====== Data extract ======

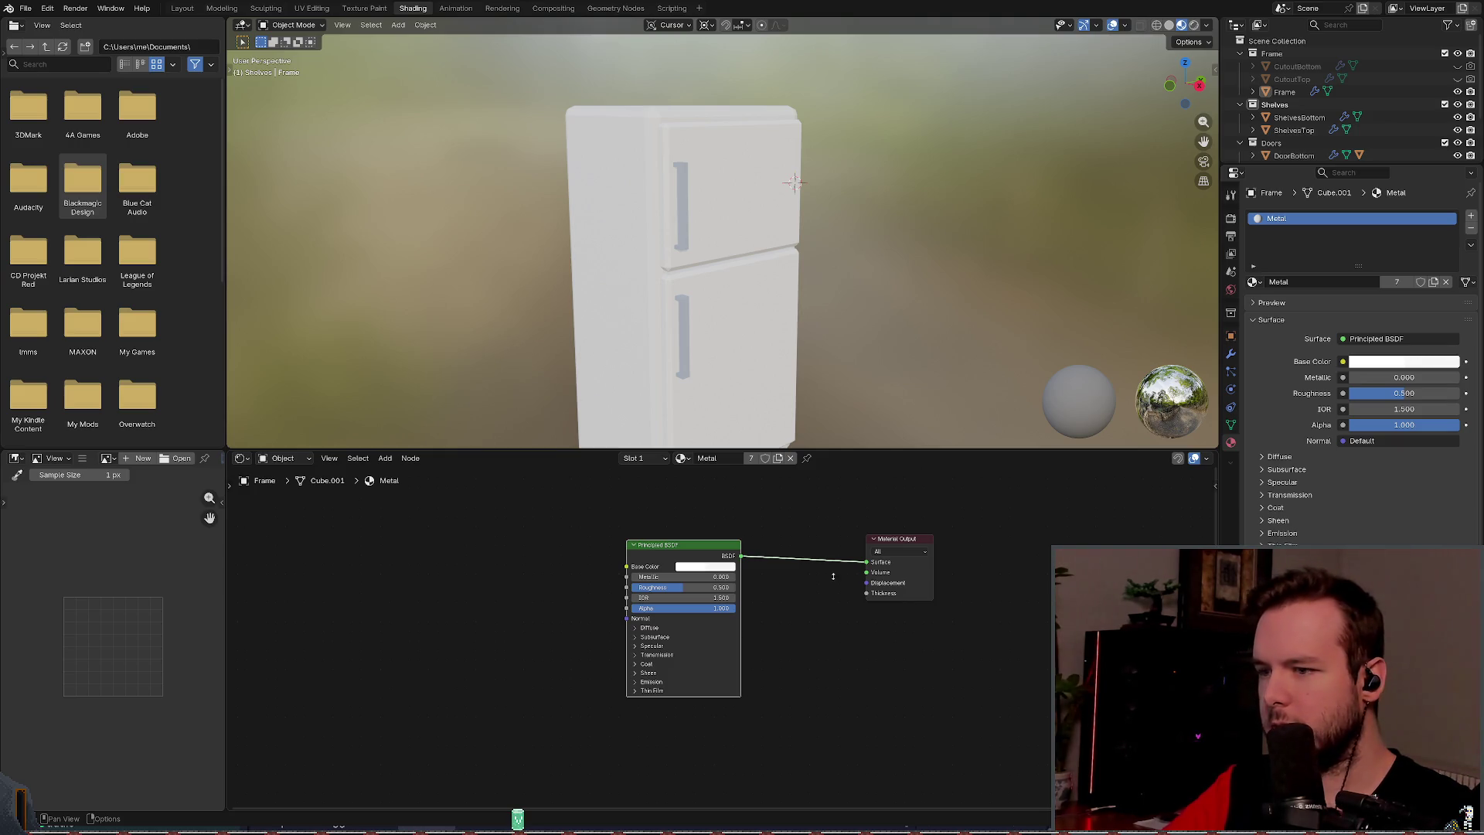
key("ctrl+z")
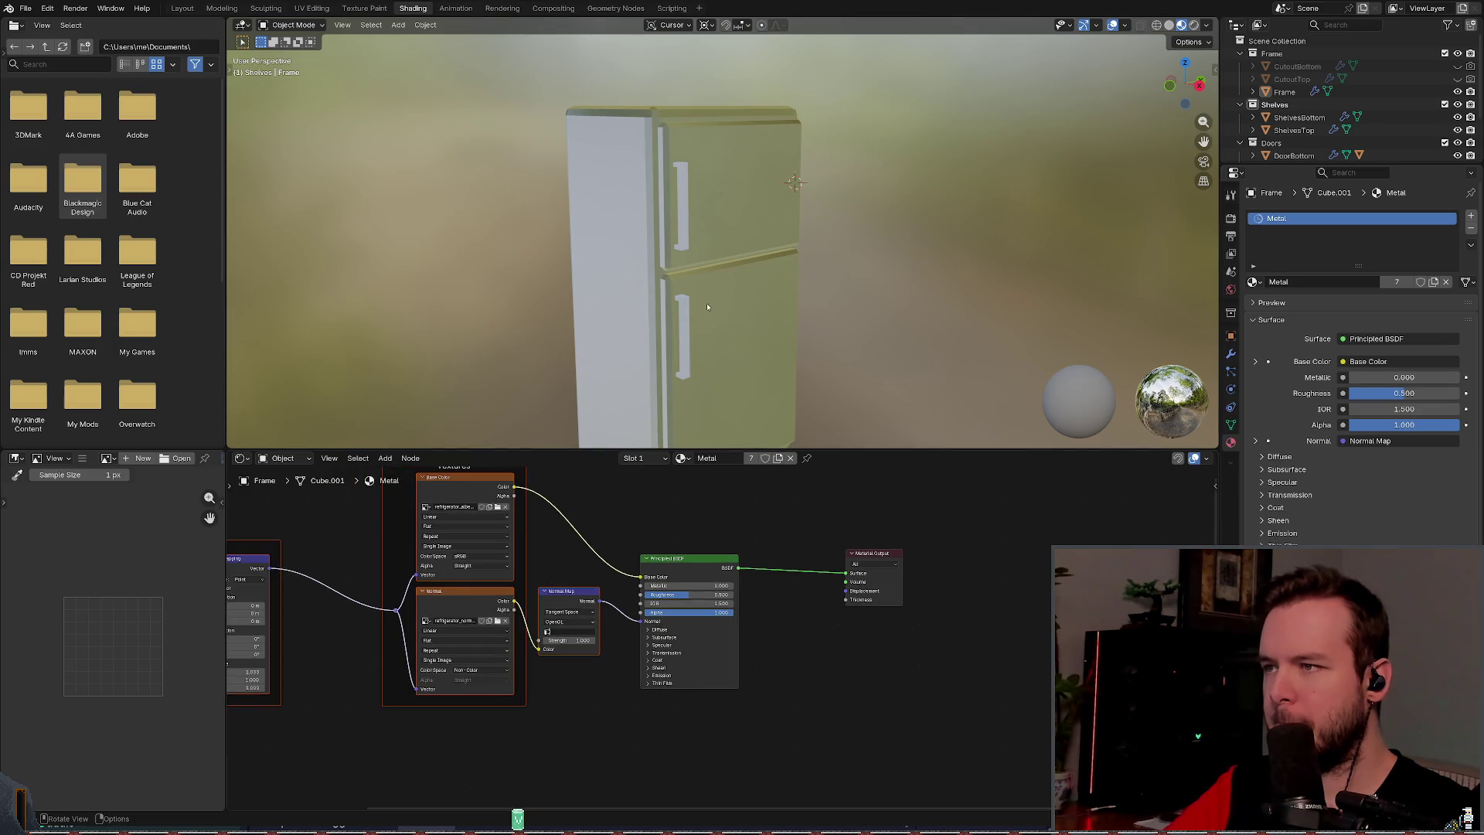
Step: Undo again to restore the normal-map nodes, view the fridge from below, and save refrigerator.blend
key("ctrl+z")
scroll(769, 263, "down", 3)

======

- Exercise details -
Beginning with the line that holds "Step: Undo again", please return every line through the end of the data, exactly as written.

- The answer -
Step: Undo again to restore the normal-map nodes, view the fridge from below, and save refrigerator.blend
key("ctrl+z")
scroll(769, 263, "down", 3)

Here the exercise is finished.